De fait, un chômeur qui pète les plombs au point de mettre en péril la vie d’agents du service public anonymes et la sienne propre, ce n’est peut-être pas le gars qu’on rêve d’embaucher au sortir d’un entretien : il y a sans doute des instabilités aigües qui se sentent dans ce genre de circonstances. Mais que ses délires puissent être convertis en positions politiques cohérentes parce qu'ils sonnent comme le prolongement du discours hessélien est terriblement perturbant.

Et sur quoi peut-on être possiblement d’accord avec le preneur d’otages : sur l’influence des « sionistes » sur le gouvernement français (et qui sont ces « sionistes »?) ? Sur leur rôle dans l’incapacité d’un informaticien de quarante ans à décrocher un CDI ? Sur les liens qui existent entre la question israélo-palestinienne et la crise économique ? Ou sur le chômage en général, qui est un drame et qui fait faire de drôle de trucs à de braves gens ?

On reste indécis.

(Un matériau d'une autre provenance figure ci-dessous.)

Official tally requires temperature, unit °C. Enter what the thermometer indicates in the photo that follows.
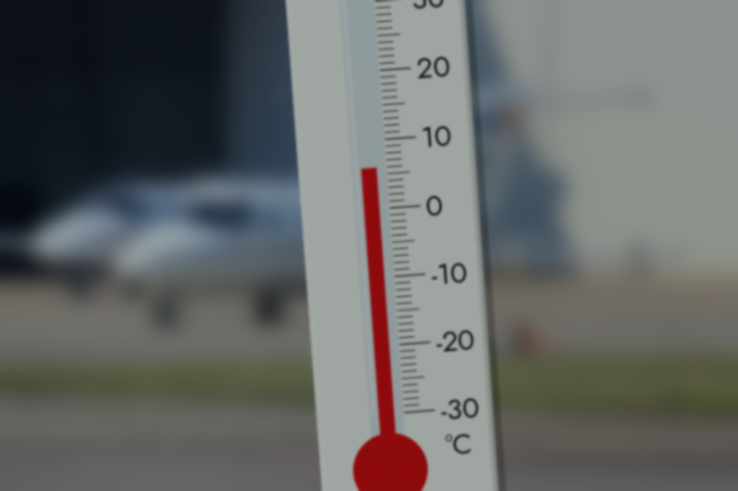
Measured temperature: 6 °C
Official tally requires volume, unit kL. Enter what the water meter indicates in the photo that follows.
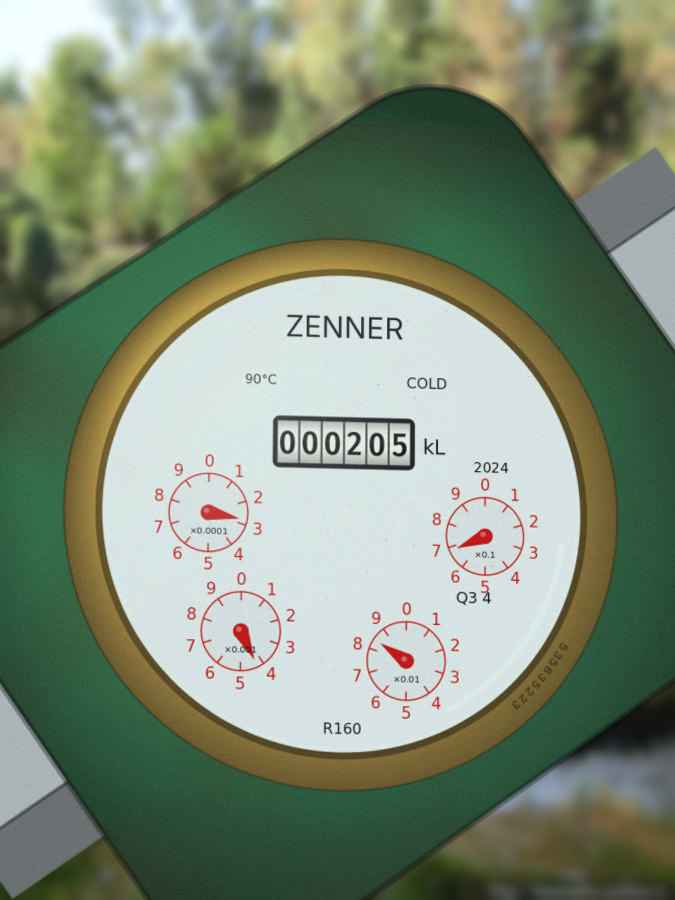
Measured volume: 205.6842 kL
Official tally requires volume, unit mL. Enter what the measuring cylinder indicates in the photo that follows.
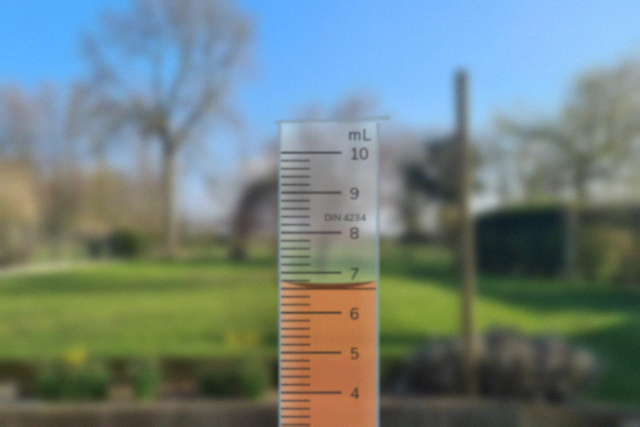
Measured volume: 6.6 mL
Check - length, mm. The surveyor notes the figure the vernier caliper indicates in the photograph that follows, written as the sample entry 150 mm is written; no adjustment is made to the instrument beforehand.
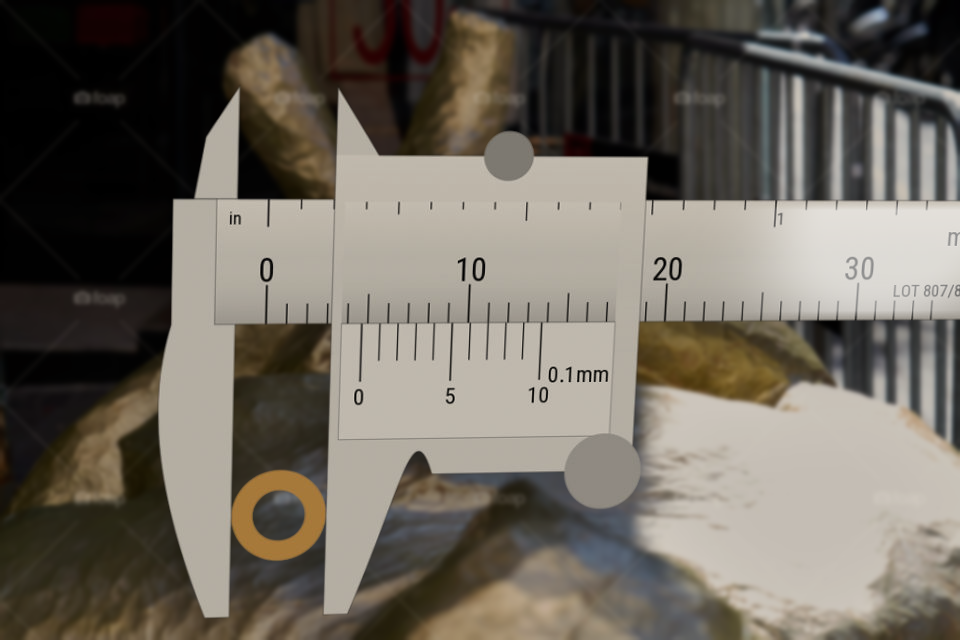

Et bien mal à l’aise.



[1] On sait désormais que le pistolet était factice, mais c’est une information que ni les otages ni les policiers ne possédaient.

[2] Un commissaire de police en retraite, animateur du BNCV (Bureau National Contre l’Antisémitisme), une association ne brillant guère par sa subtilité et son sens de la mesure.